Wie die kleine Tokioter Apotheke Shiseido in 140 Jahren mit ihrer Kosmetik die ganze Welt eroberte. Ausserdem: Miyabi Kumagaï-Regnier, Chief Product Planning Manager in Paris, über den Mythos Shiseido.

Wie die kleine Apotheke Shiseido aus Tokio in 140 Jahren mit ihrer Kosmetik die ganze Welt eroberte.

«Mein Grossvater war ein ruhiger und sanfter Mann von grenzenloser Neugier. Er war ein Abenteurer im besten Sinne des Wortes», so beschreibt Enkel Yoshiharu Fukuhara (81) den Mann, der 1872 in der Ginza, Tokios heutigem Ausgehviertel, die erste Apotheke westlicher Prägung gründete. Gerade 24 Jahre war Arinobu Fukuhara damals. Als Kind wohlhabender Eltern hatte er Pharmazie studiert und war bereits Chefpharmazeut am Marine-Hospital in Tokio. Unzufrieden mit der Qualität der Arzneien, die zu jener Zeit in Japan angeboten wurden, eröffnete er sein eigenes Labor – und nannte es Shiseido. Der Name ist aus drei alten chinesischen Schriftzeichen zusammengesetzt und bedeutet: Lobe die Tugenden der Erde, die neues Leben nährt und bedeutende Werte hervorbringt.

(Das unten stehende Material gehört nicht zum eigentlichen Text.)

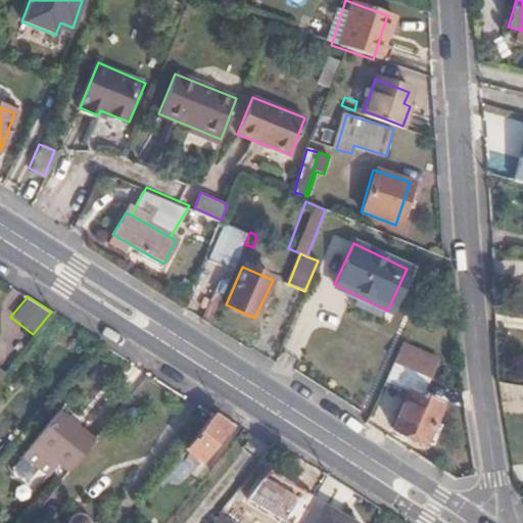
[(394,363),(430,379),(438,361),(402,343),(394,363)]
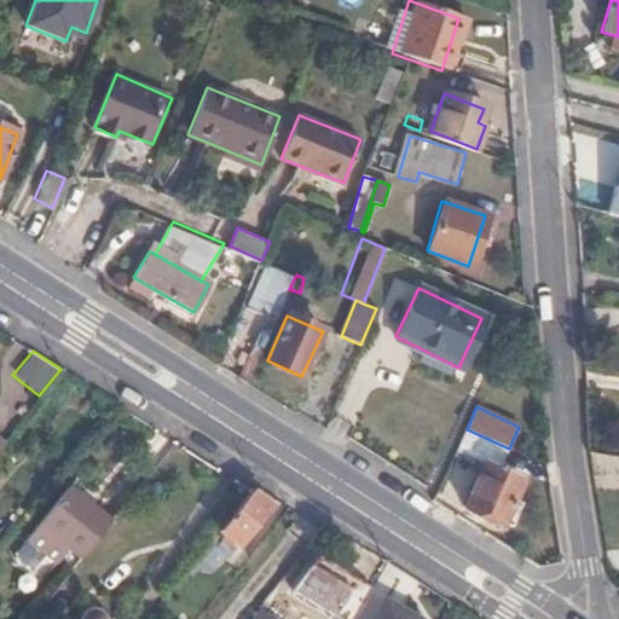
[(467,429),(457,449),(485,462),(463,508),(505,528),(516,505),(512,503),(522,480),(499,469),(509,449),(467,429)]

Arinobus Ziel, fernöstliche Ästhetik und Sensibilität mit wissenschaftlichem Fortschritt und westlichen Geschäftsmethoden zu verbinden, passt perfekt zum damals neu erwachten Interesse Japans für den Westen. Schon bald gehören Kreise des kaiserlichen Hofs, aber auch des reichen Bürgertums zu seinen Kunden. Und als er 1888 die erste japanische Zahnpasta lanciert, ist der Erfolg der Shiseido-Apotheke nicht mehr aufzuhalten. Gleichzeitig mit seinem Geschäft wächst auch Arinobus Familie. Mit seiner Frau Toku hat er neun Kinder, was den Fortbestand der Fukuhara-Dynastie mehr als sichert.

1897 lanciert der Apotheker mit Eudermine sein erstes Kosmetikprodukt. Die bis heute erhältliche Gesichtslotion wird wegen ihrer beruhigenden und befeuchtenden Eigenschaften zum Bestseller und als «rotes Wasser» in ganz Japan berühmt. Auch der erste hautfarbene statt weisse Gesichtspuder sorgt 1906 für Furore.

Zwei Jahre später schickt Arinubo Fukuhara seinen drittältesten Sohn Shinzo zum Pharmaziestudium nach New York. Es wird eine Bildungsreise in Beauty und Kultur: In den USA lernt Shinzo das Geschäft mit der Schönheit à fond kennen, und auf einer Europareise saugt der begeisterte Hobbyfotograf die neusten westlichen Tendenzen in Kunst und Design wie ein Schwamm auf.

Fanclub für Shiseido-Produkte

Zurück in Japan, setzt Shinzo voll auf den Ausbau der Kosmetiklinie. 1916 gründet er mit einem Team japanischer Künstler die Shiseido-Design-Abteilung, die eine Serie vom Pariser Jugendstil inspirierter Poster herstellt. Shinzos Überzeugung: Werbung ist auch Kunst und steigert als solche die Wertigkeit der Kosmetikprodukte. Doch auch den Ausbau der Produktepalette treibt der Juniorchef voran: Er lanciert farbige Gesichtspuder, Gesichtscrèmes sowie eine Parfumlinie. 1927, drei Jahre nach dem Tod des Gründers, wird das inzwischen zur Ladenkette angewachsene Unternehmen in eine AG umgewandelt und zu hundert Prozent von Shinzo übernommen. Seine Geschäfts- und Marketingideen sind für damalige Verhältnisse enorm fortschrittlich: So bildet er ab 1933 junge Frauen aus gutem Haus zu sogenannten Miss Shiseidos aus, die das Land bereisen, um die Japanerinnen in Sachen Schönheitspflege und Make-up zu beraten. Er gründet 1937 den Kamelien-Club, eine Art Fanclub für Shiseido-Produkte, dem inzwischen in Japan mehr als neun Millionen Mitglieder angehören, und er lanciert ein eigenes Magazin, das er «Hanatsubaki» (Kamelie) tauft.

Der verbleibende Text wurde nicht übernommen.